GIVEN PROBLEM: Retype every entry below word for word, leaving out the pictures.

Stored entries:
-=-=-
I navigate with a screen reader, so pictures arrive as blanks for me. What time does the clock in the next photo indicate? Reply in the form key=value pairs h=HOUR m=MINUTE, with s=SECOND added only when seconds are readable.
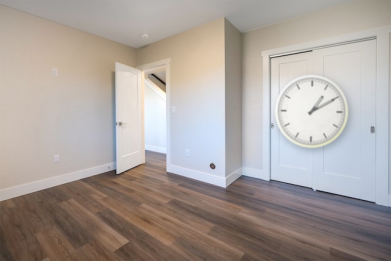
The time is h=1 m=10
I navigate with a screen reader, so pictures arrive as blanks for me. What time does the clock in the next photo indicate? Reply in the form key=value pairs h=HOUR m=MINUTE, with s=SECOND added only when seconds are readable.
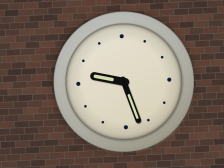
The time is h=9 m=27
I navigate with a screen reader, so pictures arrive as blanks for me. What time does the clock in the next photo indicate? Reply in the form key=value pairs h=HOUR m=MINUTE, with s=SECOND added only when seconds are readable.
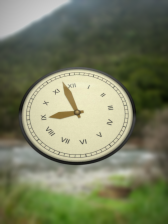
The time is h=8 m=58
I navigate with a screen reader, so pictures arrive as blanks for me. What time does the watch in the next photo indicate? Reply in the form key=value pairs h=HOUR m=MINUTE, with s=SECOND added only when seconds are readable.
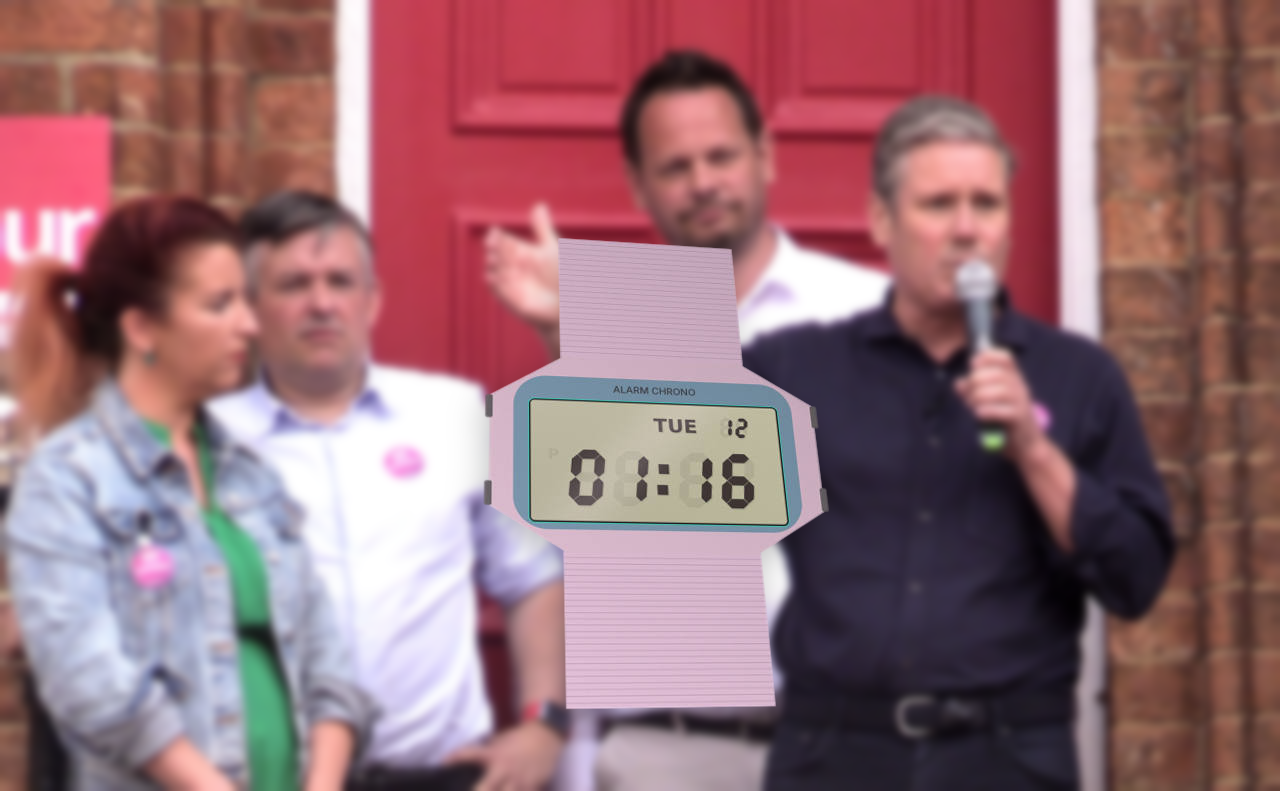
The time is h=1 m=16
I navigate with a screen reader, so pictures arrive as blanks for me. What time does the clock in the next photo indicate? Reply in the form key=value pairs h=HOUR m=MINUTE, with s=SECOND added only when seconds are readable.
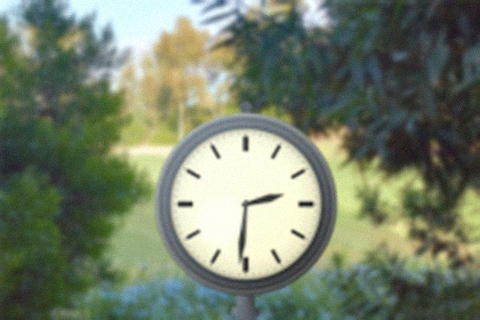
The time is h=2 m=31
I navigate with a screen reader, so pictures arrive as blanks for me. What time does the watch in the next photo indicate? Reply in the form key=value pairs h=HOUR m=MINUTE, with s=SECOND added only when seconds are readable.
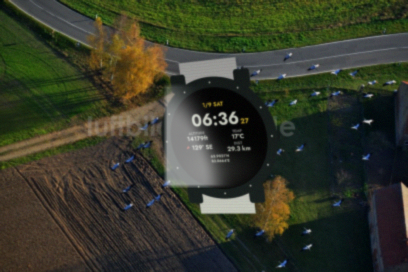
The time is h=6 m=36
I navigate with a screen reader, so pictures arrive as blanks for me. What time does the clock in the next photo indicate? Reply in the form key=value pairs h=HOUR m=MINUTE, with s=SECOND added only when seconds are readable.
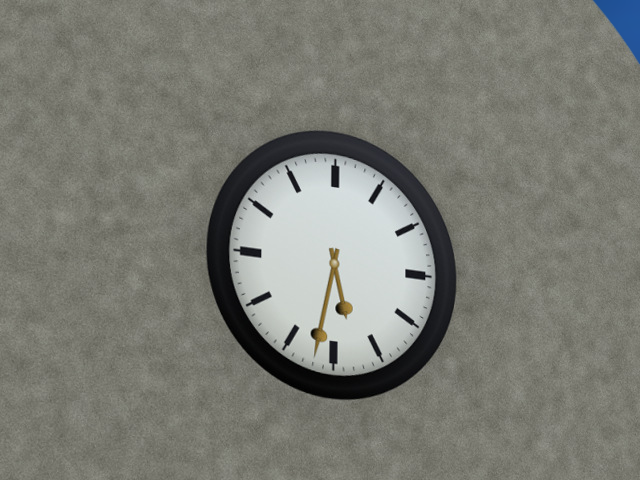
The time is h=5 m=32
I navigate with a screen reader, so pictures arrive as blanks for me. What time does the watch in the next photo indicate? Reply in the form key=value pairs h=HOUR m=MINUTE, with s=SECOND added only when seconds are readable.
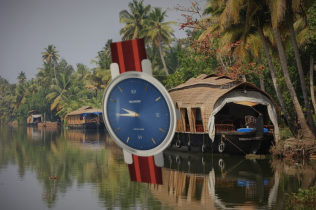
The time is h=9 m=45
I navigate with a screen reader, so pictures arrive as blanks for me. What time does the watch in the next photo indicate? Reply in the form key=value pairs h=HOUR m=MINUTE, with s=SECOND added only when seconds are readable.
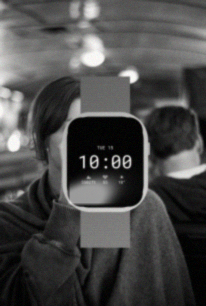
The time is h=10 m=0
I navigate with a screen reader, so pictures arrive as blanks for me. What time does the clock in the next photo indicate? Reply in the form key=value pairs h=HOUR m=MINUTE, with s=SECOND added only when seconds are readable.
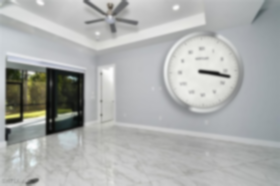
-=-=-
EXERCISE ANSWER:
I navigate with a screen reader, so pictures arrive as blanks for me. What time does the clock in the next photo indicate? Reply in the form key=value pairs h=HOUR m=MINUTE, with s=SECOND added only when seconds are readable.
The time is h=1 m=10
I navigate with a screen reader, so pictures arrive as blanks for me. What time does the clock in the next photo indicate? Reply in the form key=value pairs h=HOUR m=MINUTE, with s=SECOND added only when seconds are readable.
The time is h=9 m=27
I navigate with a screen reader, so pictures arrive as blanks for me. What time does the clock in the next photo indicate? Reply in the form key=value pairs h=HOUR m=MINUTE, with s=SECOND added only when seconds are readable.
The time is h=8 m=58
I navigate with a screen reader, so pictures arrive as blanks for me. What time does the watch in the next photo indicate? Reply in the form key=value pairs h=HOUR m=MINUTE, with s=SECOND added only when seconds are readable.
The time is h=1 m=16
I navigate with a screen reader, so pictures arrive as blanks for me. What time does the clock in the next photo indicate? Reply in the form key=value pairs h=HOUR m=MINUTE, with s=SECOND added only when seconds are readable.
The time is h=2 m=31
I navigate with a screen reader, so pictures arrive as blanks for me. What time does the watch in the next photo indicate? Reply in the form key=value pairs h=HOUR m=MINUTE, with s=SECOND added only when seconds are readable.
The time is h=6 m=36
I navigate with a screen reader, so pictures arrive as blanks for me. What time does the clock in the next photo indicate? Reply in the form key=value pairs h=HOUR m=MINUTE, with s=SECOND added only when seconds are readable.
The time is h=5 m=32
I navigate with a screen reader, so pictures arrive as blanks for me. What time does the watch in the next photo indicate? Reply in the form key=value pairs h=HOUR m=MINUTE, with s=SECOND added only when seconds are readable.
The time is h=9 m=45
I navigate with a screen reader, so pictures arrive as blanks for me. What time does the watch in the next photo indicate? Reply in the form key=value pairs h=HOUR m=MINUTE, with s=SECOND added only when seconds are readable.
The time is h=10 m=0
I navigate with a screen reader, so pictures arrive as blanks for me. What time does the clock in the next photo indicate? Reply in the form key=value pairs h=HOUR m=MINUTE, with s=SECOND added only when seconds are readable.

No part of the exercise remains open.